Captain Grimm is a privateer Spire Albion harassing the shipping of Spire Aurora.  He’s a former officer who was falsely drummed out of the service for cowardice.  (He’s anything but a coward.)  After his airship Predator is heavily damaged and Spire Aurora launches a cowardly sneak attack, he’s offered a chance to have his ship completely refitted by the Spirearch of Albion.

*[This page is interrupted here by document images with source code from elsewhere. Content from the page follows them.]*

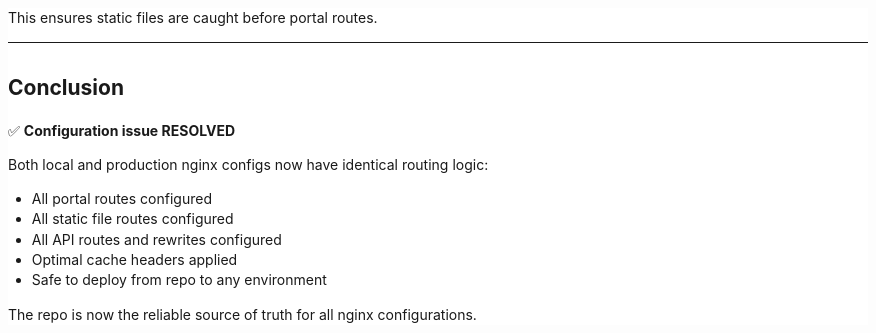 This ensures static files are caught before portal routes.

---

## Conclusion

✅ **Configuration issue RESOLVED**

Both local and production nginx configs now have identical routing logic:
- All portal routes configured
- All static file routes configured
- All API routes and rewrites configured
- Optimal cache headers applied
- Safe to deploy from repo to any environment

The repo is now the reliable source of truth for all nginx configurations.
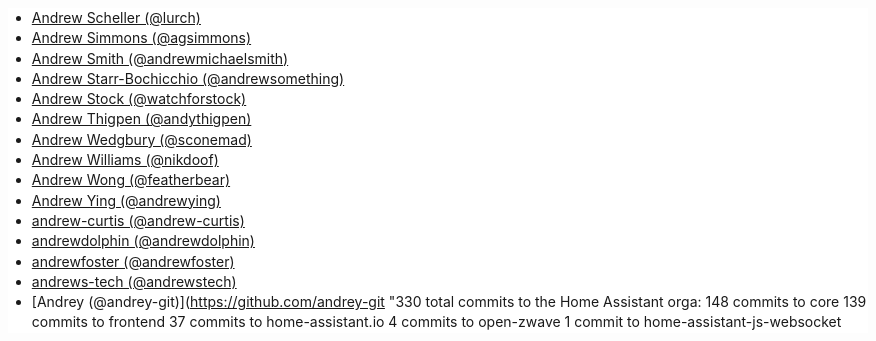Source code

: - [Andrew Scheller (@lurch)](https://github.com/lurch "1 total commits to the Home Assistant orga:
1 commit to pi-gen
")
- [Andrew Simmons (@agsimmons)](https://github.com/agsimmons "1 total commits to the Home Assistant orga:
1 commit to home-assistant.io
")
- [Andrew Smith (@andrewmichaelsmith)](https://github.com/andrewmichaelsmith "2 total commits to the Home Assistant orga:
2 commits to pi-gen
")
- [Andrew Starr\-Bochicchio (@andrewsomething)](https://github.com/andrewsomething "1 total commits to the Home Assistant orga:
1 commit to home-assistant.io
")
- [Andrew Stock (@watchforstock)](https://github.com/watchforstock "2 total commits to the Home Assistant orga:
2 commits to core
")
- [Andrew Thigpen (@andythigpen)](https://github.com/andythigpen "33 total commits to the Home Assistant orga:
32 commits to core
1 commit to home-assistant-js
")
- [Andrew Wedgbury (@sconemad)](https://github.com/sconemad "1 total commits to the Home Assistant orga:
1 commit to pi-gen
")
- [Andrew Williams (@nikdoof)](https://github.com/nikdoof "5 total commits to the Home Assistant orga:
4 commits to scenegen
1 commit to core
")
- [Andrew Wong (@featherbear)](https://github.com/featherbear "1 total commits to the Home Assistant orga:
1 commit to home-assistant.io
")
- [Andrew Ying (@andrewying)](https://github.com/andrewying "1 total commits to the Home Assistant orga:
1 commit to 1password-teams-open-source
")
- [andrew\-curtis (@andrew-curtis)](https://github.com/andrew-curtis "8 total commits to the Home Assistant orga:
8 commits to home-assistant.io
")
- [andrewdolphin (@andrewdolphin)](https://github.com/andrewdolphin "1 total commits to the Home Assistant orga:
1 commit to core
")
- [andrewfoster (@andrewfoster)](https://github.com/andrewfoster "2 total commits to the Home Assistant orga:
2 commits to home-assistant.io
")
- [andrews\-tech (@andrewstech)](https://github.com/andrewstech "1 total commits to the Home Assistant orga:
1 commit to home-assistant.io
")
- [Andrey (@andrey-git)](https://github.com/andrey-git "330 total commits to the Home Assistant orga:
148 commits to core
139 commits to frontend
37 commits to home-assistant.io
4 commits to open-zwave
1 commit to home-assistant-js-websocket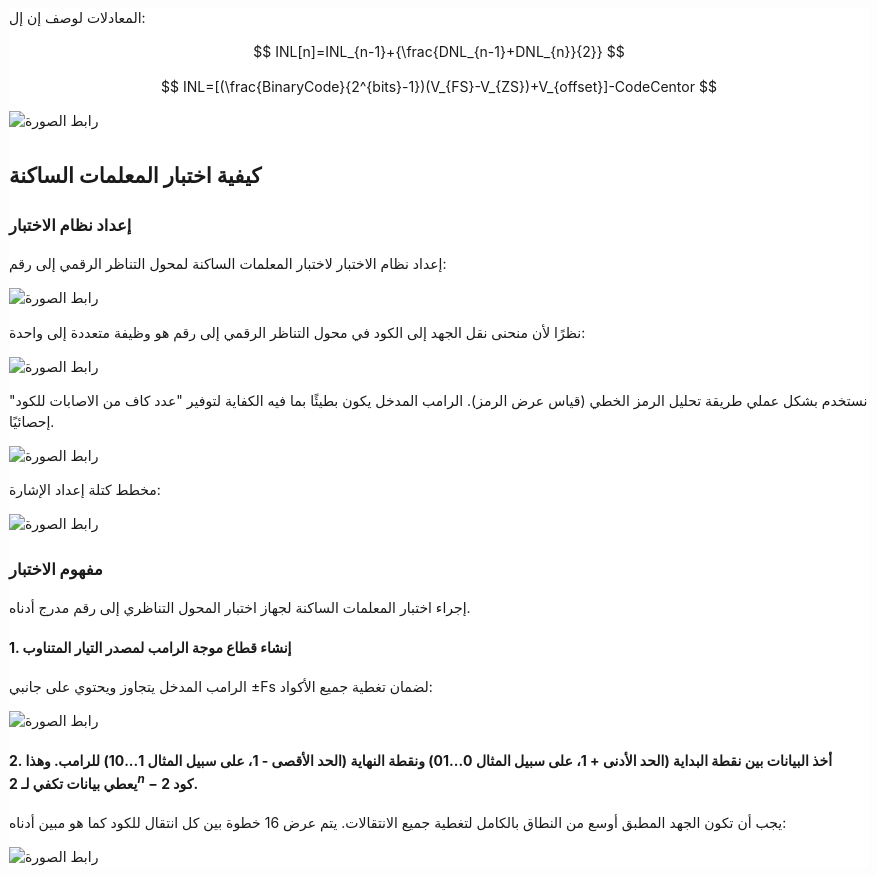 المعادلات لوصف إن إل:

$$
INL[n]=INL_{n-1}+{\frac{DNL_{n-1}+DNL_{n}}{2}}
$$

$$
INL=[(\frac{BinaryCode}{2^{bits}-1})(V_{FS}-V_{ZS})+V_{offset}]-CodeCentor
$$

![رابط الصورة](https://img.wiki-power.com/d/wiki-media/img/20221008163911.png)

## كيفية اختبار المعلمات الساكنة

### إعداد نظام الاختبار

إعداد نظام الاختبار لاختبار المعلمات الساكنة لمحول التناظر الرقمي إلى رقم:

![رابط الصورة](https://img.wiki-power.com/d/wiki-media/img/20221008184721.png)

نظرًا لأن منحنى نقل الجهد إلى الكود في محول التناظر الرقمي إلى رقم هو وظيفة متعددة إلى واحدة:

![رابط الصورة](https://img.wiki-power.com/d/wiki-media/img/20221008185819.png)

نستخدم بشكل عملي طريقة تحليل الرمز الخطي (قياس عرض الرمز). الرامب المدخل يكون بطيئًا بما فيه الكفاية لتوفير "عدد كاف من الاصابات للكود" إحصائيًا.

![رابط الصورة](https://img.wiki-power.com/d/wiki-media/img/20221008190154.png)

مخطط كتلة إعداد الإشارة:

![رابط الصورة](https://img.wiki-power.com/d/wiki-media/img/20221008190612.png)

### مفهوم الاختبار

إجراء اختبار المعلمات الساكنة لجهاز اختبار المحول التناظري إلى رقم مدرج أدناه.

#### 1. إنشاء قطاع موجة الرامب لمصدر التيار المتناوب

الرامب المدخل يتجاوز ويحتوي على جانبي ±Fs لضمان تغطية جميع الأكواد:

![رابط الصورة](https://img.wiki-power.com/d/wiki-media/img/20221008193036.png)

#### 2. أخذ البيانات بين نقطة البداية (الحد الأدنى + 1، على سبيل المثال 0...01) ونقطة النهاية (الحد الأقصى - 1، على سبيل المثال 1...10) للرامب. وهذا يعطي بيانات تكفي لـ $2^n - 2$ كود.

يجب أن تكون الجهد المطبق أوسع من النطاق بالكامل لتغطية جميع الانتقالات. يتم عرض 16 خطوة بين كل انتقال للكود كما هو مبين أدناه:

![رابط الصورة](https://img.wiki-power.com/d/wiki-media/img/20221008194207.png)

All he has to do is provide transport down the Spire to a group on a secret mission.  So accompanied by an arrogant heir to the most powerful House in the Spire, her not entirely human cousin, a young soldier and her insufferably smug cat, and a mad Etherealist (he can’t figure out doorknobs) and his not quite as mad apprentice (she can only converse with someone by talking to a jar of crystals), he takes the job.

What none of them realize is that the main body of saboteurs from Spire Aurora will be waiting for them…

I wasn’t kidding when I said this book was a whole heck of a lot of fun.  I haven’t read a book as fun as this one in a while.  Don’t get me wrong.  I’ve enjoyed, for various definitions of “enjoyed”, every thing I’ve reviewed, but that doesn’t mean the books have been fun.  The last novel I reviewed being a perfect example of a book that moved me deeply and that I enjoyed on some levels but wasn’t fun.  (If I don’t enjoy a book at least somewhat, you’ll never hear about the book.)

There’s humor and warmth.  The characters are distinct and grow from their experiences.  There are heroes, men and women who are willing to risk their lives to do what’s right.  This was adventure in the grand old style that’s fallen out of fashion is some self-important circles.  It made me feel like a kid again.

And speaking of kids, many of the books that have crossed my desk recently have certainly not been suitable for children.  This one is.  Older children at least and teenagers would enjoy it.  So if there’s a younger reader in your life that you would like to interest in reading your kind of literature, The Aeronaut’s Windlass is a good place to start.

It goes on sale September 29, so look for it.  This one is highly recommended.